(...) Auteur de scénarios prestigieux (Drive ou Les ailes de la colombe, nominé à l’oscar du meilleur scénario), Hossein Amini décide de franchir le cap et de passer à la réalisation avec ce thriller aux références et aux ambitions hitchcockiennes. Parcourant les thèmes récurrents du grand « maître du suspense », tels que l’interdépendance entre les personnages, les faux semblants, les trahisons, Amini n’oublie pas d’où il vient et prend également ici la casquette de scénariste.
(...) Amini, inspiré par Nicolas Winding Refn, entreprend alors l’adaptation d’un polar Les deux visages de Janvier écrit par Patricia Highsmith.
(...) Concernant la distribution des rôles et la prestation des acteurs, Amini jouant sur l’interdépendance des personnages de son récit, met en valeur le trio Mortensen-Isaac-Dunst, fonctionnant à merveille et dont les jeux sont parfaits de retenue. Nous ne pouvons que souligner la véritable performance de Mortensen qui passe du mari aimant au mari jaloux et prêt à tuer. Il passe d’un registre à l’autre de manière tout à fait remarquable et sait jouer avec nos nerfs. Nous ne savons plus s’il est un protagoniste ou un antagoniste, s’il est bon ou mauvais… Il est regrettable néanmoins que Kirsten Dunst apparaisse si peu à l’écran : elle est en quelque sorte le maillon faible de ce trio, malheureusement sous exploitée, et peine à rivaliser avec le duo d’hommes. Dommage, car elle aurait pu apporter à ce triangle amoureux bien particulier une profondeur toute autre.

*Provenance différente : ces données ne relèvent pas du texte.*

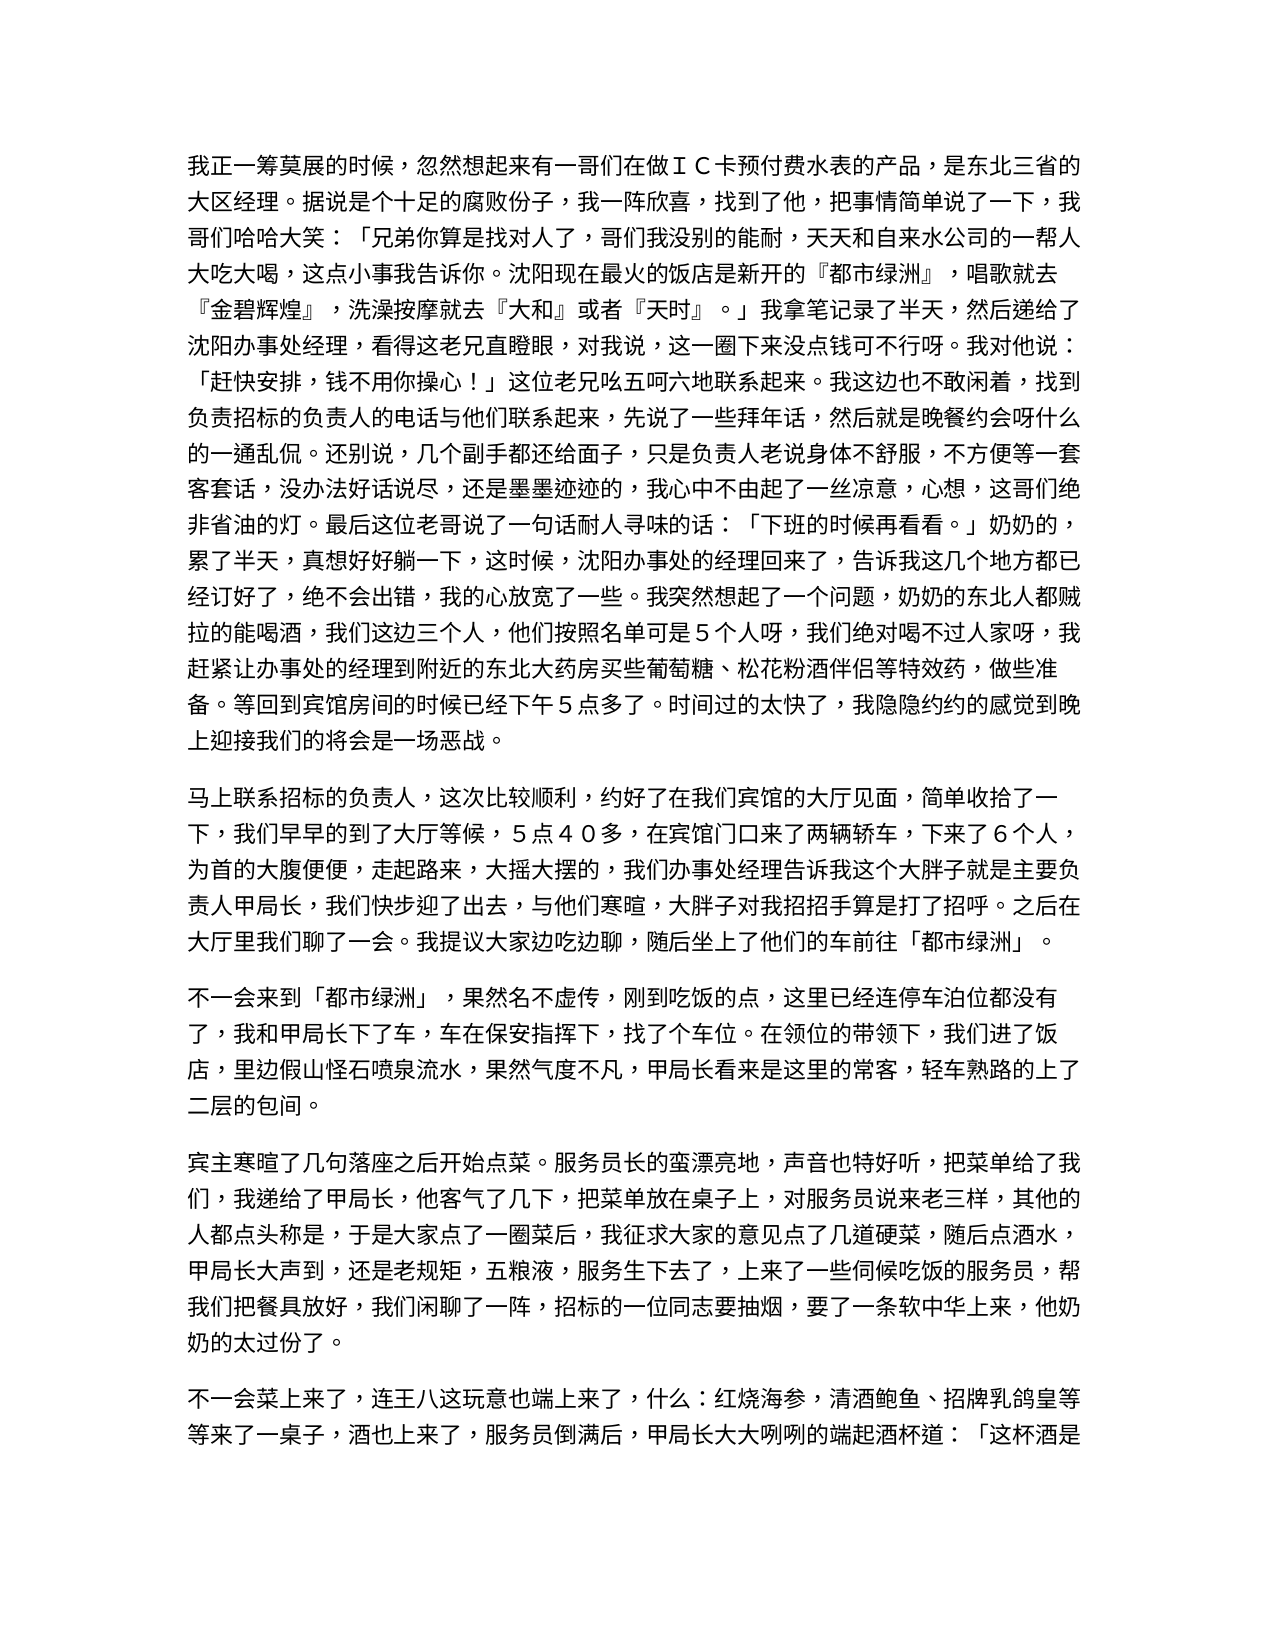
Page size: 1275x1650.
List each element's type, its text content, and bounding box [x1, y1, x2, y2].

text 宾主寒暄了几句落座之后开始点菜。服务员长的蛮漂亮地，声音也特好听，把菜单给了我们，我递给了甲局长，他客气了几下，把菜单放在桌子上，对服务员说来老三样，其他的人都点头称是，于是大家点了一圈菜后，我征求大家的意见点了几道硬菜，随后点酒水，甲局长大声到，还是老规矩，五粮液，服务生下去了，上来了一些伺候吃饭的服务员，帮我们把餐具放好，我们闲聊了一阵，招标的一位同志要抽烟，要了一条软中华上来，他奶奶的太过份了。 [187, 1147, 1087, 1358]
text 马上联系招标的负责人，这次比较顺利，约好了在我们宾馆的大厅见面，简单收拾了一下，我们早早的到了大厅等候，５点４０多，在宾馆门口来了两辆轿车，下来了６个人，为首的大腹便便，走起路来，大摇大摆的，我们办事处经理告诉我这个大胖子就是主要负责人甲局长，我们快步迎了出去，与他们寒暄，大胖子对我招招手算是打了招呼。之后在大厅里我们聊了一会。我提议大家边吃边聊，随后坐上了他们的车前往「都市绿洲」。 [187, 782, 1087, 957]
text 不一会来到「都市绿洲」，果然名不虚传，刚到吃饭的点，这里已经连停车泊位都没有了，我和甲局长下了车，车在保安指挥下，找了个车位。在领位的带领下，我们进了饭店，里边假山怪石喷泉流水，果然气度不凡，甲局长看来是这里的常客，轻车熟路的上了二层的包间。 [187, 982, 1087, 1121]
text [187, 1383, 1087, 1451]
text 我正一筹莫展的时候，忽然想起来有一哥们在做ＩＣ卡预付费水表的产品，是东北三省的大区经理。据说是个十足的腐败份子，我一阵欣喜，找到了他，把事情简单说了一下，我哥们哈哈大笑：「兄弟你算是找对人了，哥们我没别的能耐，天天和自来水公司的一帮人大吃大喝，这点小事我告诉你。沈阳现在最火的饭店是新开的『都市绿洲』，唱歌就去『金碧辉煌』，洗澡按摩就去『大和』或者『天时』。」我拿笔记录了半天，然后递给了沈阳办事处经理，看得这老兄直瞪眼，对我说，这一圈下来没点钱可不行呀。我对他说：「赶快安排，钱不用你操心！」这位老兄吆五呵六地联系起来。我这边也不敢闲着，找到负责招标的负责人的电话与他们联系起来，先说了一些拜年话，然后就是晚餐约会呀什么的一通乱侃。还别说，几个副手都还给面子，只是负责人老说身体不舒服，不方便等一套客套话，没办法好话说尽，还是墨墨迹迹的，我心中不由起了一丝凉意，心想，这哥们绝非省油的灯。最后这位老哥说了一句话耐人寻味的话：「下班的时候再看看。」奶奶的，累了半天，真想好好躺一下，这时候，沈阳办事处的经理回来了，告诉我这几个地方都已经订好了，绝不会出错，我的心放宽了一些。我突然想起了一个问题，奶奶的东北人都贼拉的能喝酒，我们这边三个人，他们按照名单可是５个人呀，我们绝对喝不过人家呀，我赶紧让办事处的经理到附近的东北大药房买些葡萄糖、松花粉酒伴侣等特效药，做些准备。等回到宾馆房间的时候已经下午５点多了。时间过的太快了，我隐隐约约的感觉到晚上迎接我们的将会是一场恶战。 [187, 150, 1087, 756]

Ce qui frappe tout de suite dans ce polar, c’est la mise en scène très proche des polars d’Hitchcock. Le style est retranscrit de bien belle manière non pas par des travellings, mais des plans fixes quasi subjectifs à la Wes Anderson, beaucoup de plans larges, pas ou peu de caméra à l’épaule. Nous sommes dans du classique. Cependant, trop de classique tue le classique. Ainsi, nous nous retrouvons comme prisonnier de l’époque du film, et nous nous perdons dans le classicisme des références bien trop nombreuses.
(...) L‘ambiance générale est vraiment particulière, très proche des polars des années 50 et des thrillers d’Hitchcock. On pourrait la qualifier d’âpre, rude, parfois violente, voire oppressante. C’est comme si le film était entouré d’une brume pâteuse : nous étouffons, c’est une sensation bien étrange, parfois agréable, parfois rude et sèche. Elle peut être due à ce triangle amoureux où l’ambiance est glaçante. Sommes-nous dans la réalité ou dans le rêve? Est ce que tout cela est réel ou irréel? A ce moment là, les personnages sont perdus eux-mêmes dans une vision troublante de leur vie oscillant entre le soleil et la pluie, le bonheur et le malheur, la vie et la mort. Tout ceci retranscrit dans un rythme haletant qui peut soit laisser de marbre, soit subjuguer. Ces personnages perdus dans leurs propres rêves, évoquent l’onirisme de David Lynch, qui dans beaucoup de ses films comme Mulholland drive, installe une ambiance assez étouffante voire malsaine pour le spectateur.
Le scénario quant à lui est bien écrit et rondement mené. Même si Amini réalise le film, il n’en reste pas moins un vrai scénariste et un très bon adaptateur. Nous regretterons cependant, un manque important d’enjeux sur certaines scènes : nous ne ressentons aucune détresse pour les personnages ; le scénario est trop prévisible, car l’hommage prend le pas sur la personnalité singulière de l’intrigue. Cependant, certaines scènes sont dignes d’un grand polar.
Au final, le spectateur sort de la salle ni repu, ni frustré. Avec un scénario bien mené mais prévisible, intriguant parfois, mais inégal, ce thriller sombre aurait mérité une meilleure inspiration, surtout au niveau de sa mise en scène et de son scénario. Toutefois, la prestation des acteurs et certaines scènes dignes de grands polars permettent aux spectateurs de passer un moment agréable.